The Covid-19 pandemic unravelled a crisis of the modern state, and its legal institutions on the one hand, and on the other hand of our interpretive frames—both philosophical and scientific. It is here that the idea and practice of mutual aid gains significance, both to think about how we can respond to acute crises of planetary scales as well as to the crisis of critique in the discipline of law. The task of mutual aid is not to rehabilitate law out of its crisis or to restore conditions and systems back to a state prior to a crisis. This is because, as Dean Spade says in this interview, ‘they are not broken systems needing to be fixed. They are working exactly as they were designed to work, constantly sharpening violence against targeted populations and enriching a very few people.’ Spade—Wismer Professor of Gender and Diversity at the Seattle University School of Law and a founder of the Sylvia Rivera Law Project—is a key scholar-activist voice on mutual aid in North America and Europe. He is author, most recently, of Mutual Aid: Building Solidarity During this Crisis (And the Next).
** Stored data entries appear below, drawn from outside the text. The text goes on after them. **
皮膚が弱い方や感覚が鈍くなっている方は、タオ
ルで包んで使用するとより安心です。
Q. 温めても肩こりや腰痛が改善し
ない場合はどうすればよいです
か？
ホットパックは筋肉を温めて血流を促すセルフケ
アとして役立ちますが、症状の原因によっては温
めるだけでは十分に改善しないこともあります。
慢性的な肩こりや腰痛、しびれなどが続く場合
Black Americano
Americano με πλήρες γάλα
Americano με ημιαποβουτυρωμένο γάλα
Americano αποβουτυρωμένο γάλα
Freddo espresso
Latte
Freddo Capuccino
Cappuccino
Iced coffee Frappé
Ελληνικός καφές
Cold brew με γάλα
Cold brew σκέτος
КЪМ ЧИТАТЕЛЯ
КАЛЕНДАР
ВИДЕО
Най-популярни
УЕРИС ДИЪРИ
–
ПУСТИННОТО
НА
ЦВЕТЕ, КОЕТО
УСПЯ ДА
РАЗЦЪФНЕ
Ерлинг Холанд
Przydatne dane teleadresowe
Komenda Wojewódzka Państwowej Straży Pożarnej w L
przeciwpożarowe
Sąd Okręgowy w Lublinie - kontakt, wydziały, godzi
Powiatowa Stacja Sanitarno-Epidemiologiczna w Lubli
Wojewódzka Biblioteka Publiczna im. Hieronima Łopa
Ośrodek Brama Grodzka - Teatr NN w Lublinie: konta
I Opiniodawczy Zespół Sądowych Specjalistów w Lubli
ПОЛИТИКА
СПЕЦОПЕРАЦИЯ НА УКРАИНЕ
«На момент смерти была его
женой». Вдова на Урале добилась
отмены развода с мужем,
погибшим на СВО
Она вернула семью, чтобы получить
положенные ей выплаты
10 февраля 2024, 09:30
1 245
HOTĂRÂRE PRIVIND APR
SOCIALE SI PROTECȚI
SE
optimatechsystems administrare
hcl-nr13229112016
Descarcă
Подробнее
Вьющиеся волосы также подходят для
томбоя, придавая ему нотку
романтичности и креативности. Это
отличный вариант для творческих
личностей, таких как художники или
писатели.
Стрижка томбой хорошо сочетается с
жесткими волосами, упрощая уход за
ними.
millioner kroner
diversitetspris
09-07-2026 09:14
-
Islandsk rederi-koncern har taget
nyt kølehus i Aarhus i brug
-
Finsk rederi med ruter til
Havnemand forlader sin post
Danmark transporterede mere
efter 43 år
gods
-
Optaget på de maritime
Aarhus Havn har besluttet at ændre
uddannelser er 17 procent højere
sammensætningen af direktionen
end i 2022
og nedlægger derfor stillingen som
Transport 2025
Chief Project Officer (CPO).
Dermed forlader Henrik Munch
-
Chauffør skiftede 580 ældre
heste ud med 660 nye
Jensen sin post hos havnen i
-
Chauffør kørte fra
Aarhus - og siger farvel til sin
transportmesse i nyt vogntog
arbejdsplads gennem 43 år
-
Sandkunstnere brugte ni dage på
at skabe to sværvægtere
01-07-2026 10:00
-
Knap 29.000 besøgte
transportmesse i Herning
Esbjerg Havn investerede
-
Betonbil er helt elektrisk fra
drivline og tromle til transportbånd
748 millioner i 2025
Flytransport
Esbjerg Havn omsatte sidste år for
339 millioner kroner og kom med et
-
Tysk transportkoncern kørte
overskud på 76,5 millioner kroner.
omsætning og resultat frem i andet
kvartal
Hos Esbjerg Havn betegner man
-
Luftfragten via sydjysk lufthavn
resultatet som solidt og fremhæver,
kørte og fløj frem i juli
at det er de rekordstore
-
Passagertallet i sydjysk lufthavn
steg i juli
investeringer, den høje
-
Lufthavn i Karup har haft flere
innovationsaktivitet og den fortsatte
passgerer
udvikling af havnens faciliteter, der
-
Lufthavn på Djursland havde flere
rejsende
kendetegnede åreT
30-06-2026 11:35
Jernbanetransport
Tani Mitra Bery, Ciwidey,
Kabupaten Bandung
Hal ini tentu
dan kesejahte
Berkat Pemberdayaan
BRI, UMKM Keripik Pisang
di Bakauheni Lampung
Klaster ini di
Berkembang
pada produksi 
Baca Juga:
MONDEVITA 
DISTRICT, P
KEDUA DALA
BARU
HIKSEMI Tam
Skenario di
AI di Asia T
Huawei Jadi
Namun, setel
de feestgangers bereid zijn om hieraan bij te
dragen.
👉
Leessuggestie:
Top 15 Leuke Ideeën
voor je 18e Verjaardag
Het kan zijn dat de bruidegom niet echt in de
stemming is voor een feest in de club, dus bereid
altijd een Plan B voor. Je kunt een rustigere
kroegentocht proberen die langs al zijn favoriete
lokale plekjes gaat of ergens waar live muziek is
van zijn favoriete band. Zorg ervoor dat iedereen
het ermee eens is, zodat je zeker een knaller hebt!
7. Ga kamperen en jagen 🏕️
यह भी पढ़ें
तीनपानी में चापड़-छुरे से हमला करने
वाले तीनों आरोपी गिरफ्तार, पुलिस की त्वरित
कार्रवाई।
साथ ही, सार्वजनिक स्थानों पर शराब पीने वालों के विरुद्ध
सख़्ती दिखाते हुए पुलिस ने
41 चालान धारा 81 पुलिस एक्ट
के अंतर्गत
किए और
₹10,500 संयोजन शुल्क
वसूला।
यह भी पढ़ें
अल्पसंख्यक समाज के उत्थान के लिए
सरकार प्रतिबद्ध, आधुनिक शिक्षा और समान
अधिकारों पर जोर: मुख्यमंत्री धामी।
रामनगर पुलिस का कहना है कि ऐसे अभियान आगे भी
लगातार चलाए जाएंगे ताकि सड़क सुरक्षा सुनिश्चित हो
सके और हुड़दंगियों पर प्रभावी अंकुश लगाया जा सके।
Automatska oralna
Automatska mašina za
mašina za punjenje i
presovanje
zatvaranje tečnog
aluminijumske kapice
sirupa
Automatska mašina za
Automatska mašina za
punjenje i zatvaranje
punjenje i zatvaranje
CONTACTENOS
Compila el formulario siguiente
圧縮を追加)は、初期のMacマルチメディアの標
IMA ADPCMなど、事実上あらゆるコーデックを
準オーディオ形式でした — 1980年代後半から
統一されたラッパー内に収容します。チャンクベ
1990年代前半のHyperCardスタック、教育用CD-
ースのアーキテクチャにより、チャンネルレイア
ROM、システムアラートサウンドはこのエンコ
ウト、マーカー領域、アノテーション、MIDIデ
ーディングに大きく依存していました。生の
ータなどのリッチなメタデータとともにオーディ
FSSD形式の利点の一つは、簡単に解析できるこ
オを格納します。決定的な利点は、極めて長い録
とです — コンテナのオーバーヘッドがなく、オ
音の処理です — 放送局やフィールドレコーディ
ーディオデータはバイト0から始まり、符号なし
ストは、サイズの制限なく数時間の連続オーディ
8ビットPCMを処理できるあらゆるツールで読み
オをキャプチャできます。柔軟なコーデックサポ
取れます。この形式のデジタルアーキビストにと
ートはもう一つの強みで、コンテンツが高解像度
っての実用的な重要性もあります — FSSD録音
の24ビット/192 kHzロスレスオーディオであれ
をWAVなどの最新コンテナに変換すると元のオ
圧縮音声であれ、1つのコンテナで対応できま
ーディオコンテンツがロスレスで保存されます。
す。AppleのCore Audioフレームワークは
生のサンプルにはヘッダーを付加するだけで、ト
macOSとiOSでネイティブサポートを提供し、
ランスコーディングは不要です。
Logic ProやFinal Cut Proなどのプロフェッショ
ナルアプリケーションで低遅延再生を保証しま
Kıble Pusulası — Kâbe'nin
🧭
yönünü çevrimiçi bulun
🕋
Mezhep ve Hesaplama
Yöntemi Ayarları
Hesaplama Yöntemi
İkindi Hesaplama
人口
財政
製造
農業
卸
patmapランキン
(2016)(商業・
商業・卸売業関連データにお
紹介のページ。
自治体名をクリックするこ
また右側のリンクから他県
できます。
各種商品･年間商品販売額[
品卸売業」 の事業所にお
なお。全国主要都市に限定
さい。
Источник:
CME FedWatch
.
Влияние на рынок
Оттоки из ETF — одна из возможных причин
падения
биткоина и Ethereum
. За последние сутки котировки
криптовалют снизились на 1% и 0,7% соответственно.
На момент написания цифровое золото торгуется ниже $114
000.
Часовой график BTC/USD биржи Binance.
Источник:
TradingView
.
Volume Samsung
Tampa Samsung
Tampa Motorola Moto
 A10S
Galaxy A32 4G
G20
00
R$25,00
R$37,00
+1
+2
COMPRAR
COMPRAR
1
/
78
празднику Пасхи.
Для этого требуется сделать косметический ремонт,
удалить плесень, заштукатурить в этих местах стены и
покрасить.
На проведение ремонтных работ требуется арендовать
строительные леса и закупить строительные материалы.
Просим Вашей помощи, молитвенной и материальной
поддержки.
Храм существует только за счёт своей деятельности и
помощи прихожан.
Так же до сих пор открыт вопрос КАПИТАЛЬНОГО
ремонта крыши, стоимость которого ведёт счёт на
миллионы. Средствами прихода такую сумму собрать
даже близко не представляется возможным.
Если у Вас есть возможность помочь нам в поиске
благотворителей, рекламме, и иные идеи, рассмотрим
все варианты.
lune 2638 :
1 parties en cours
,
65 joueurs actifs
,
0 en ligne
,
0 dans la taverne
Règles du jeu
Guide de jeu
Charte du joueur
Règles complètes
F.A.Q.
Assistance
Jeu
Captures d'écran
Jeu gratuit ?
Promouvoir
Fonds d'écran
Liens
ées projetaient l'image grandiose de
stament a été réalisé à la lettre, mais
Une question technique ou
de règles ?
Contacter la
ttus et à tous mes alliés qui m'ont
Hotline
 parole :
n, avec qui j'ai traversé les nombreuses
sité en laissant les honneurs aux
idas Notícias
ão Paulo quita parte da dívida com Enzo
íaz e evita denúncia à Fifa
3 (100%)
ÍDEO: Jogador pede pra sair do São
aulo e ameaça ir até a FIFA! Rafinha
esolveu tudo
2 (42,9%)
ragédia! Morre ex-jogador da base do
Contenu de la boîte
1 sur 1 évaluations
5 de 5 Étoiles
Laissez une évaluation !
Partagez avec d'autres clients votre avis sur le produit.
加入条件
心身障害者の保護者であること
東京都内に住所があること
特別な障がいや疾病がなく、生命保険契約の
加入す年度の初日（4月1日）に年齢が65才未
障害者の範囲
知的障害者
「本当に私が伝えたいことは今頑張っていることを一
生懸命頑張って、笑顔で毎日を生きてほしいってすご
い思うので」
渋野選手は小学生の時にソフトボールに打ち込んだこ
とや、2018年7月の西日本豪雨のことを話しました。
In this conversation with Oishik Sircar, Spade discusses his theoretical and political influences, how he relates the idea of crisis to critique, his sobering assessment of the limitations not only of law reform but of the role of legal education in radical transformation, his own understandings of mutual aid, his favourite words, why and how he does not see himself only as a legal scholar-activist, and his vision of hope and hopelessness in times of acute and intense crises.